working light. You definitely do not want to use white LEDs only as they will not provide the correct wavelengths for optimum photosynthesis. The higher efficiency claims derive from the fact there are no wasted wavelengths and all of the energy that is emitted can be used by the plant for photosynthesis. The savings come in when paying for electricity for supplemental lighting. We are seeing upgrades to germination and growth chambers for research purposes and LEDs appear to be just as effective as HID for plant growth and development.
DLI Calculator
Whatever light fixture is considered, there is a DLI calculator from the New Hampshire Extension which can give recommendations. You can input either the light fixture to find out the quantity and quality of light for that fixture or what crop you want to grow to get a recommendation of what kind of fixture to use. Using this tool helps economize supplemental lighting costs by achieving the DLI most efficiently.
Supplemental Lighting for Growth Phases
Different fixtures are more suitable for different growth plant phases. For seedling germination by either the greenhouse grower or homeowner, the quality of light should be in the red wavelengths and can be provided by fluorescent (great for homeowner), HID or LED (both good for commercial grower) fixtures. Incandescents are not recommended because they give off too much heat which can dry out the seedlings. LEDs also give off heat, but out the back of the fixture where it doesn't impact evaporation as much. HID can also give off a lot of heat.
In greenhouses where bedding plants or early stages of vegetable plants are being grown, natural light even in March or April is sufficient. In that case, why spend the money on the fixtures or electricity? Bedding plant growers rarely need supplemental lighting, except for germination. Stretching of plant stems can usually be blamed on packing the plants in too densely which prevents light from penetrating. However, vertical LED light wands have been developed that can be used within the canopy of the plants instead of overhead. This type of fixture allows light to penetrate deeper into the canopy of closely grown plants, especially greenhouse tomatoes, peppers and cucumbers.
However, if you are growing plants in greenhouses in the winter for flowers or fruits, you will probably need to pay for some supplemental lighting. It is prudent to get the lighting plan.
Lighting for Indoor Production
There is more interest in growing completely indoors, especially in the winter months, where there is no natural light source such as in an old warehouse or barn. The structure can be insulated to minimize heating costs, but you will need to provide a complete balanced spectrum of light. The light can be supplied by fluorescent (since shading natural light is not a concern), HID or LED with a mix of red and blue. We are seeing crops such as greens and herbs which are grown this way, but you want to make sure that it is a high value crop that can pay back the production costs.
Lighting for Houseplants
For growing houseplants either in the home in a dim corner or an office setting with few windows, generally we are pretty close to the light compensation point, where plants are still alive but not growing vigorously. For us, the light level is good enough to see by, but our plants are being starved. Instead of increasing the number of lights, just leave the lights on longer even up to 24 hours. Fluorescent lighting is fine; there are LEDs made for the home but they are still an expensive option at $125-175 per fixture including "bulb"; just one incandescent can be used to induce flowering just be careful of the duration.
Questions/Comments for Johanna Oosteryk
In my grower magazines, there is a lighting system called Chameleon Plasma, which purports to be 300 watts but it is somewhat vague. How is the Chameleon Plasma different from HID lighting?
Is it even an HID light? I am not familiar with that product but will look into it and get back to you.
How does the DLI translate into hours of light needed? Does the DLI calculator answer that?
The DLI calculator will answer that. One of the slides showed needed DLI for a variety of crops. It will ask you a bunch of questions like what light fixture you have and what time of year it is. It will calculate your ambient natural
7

****************************************

_DIRECTIONS_.
Could you restate, word for word, the lines above from the one with "However, if you" to the one with "Lighting for Indoor Production", both included?

_ANSWER BOX_.
However, if you are growing plants in greenhouses in the winter for flowers or fruits, you will probably need to pay for some supplemental lighting. It is prudent to get the lighting plan.
Lighting for Indoor Production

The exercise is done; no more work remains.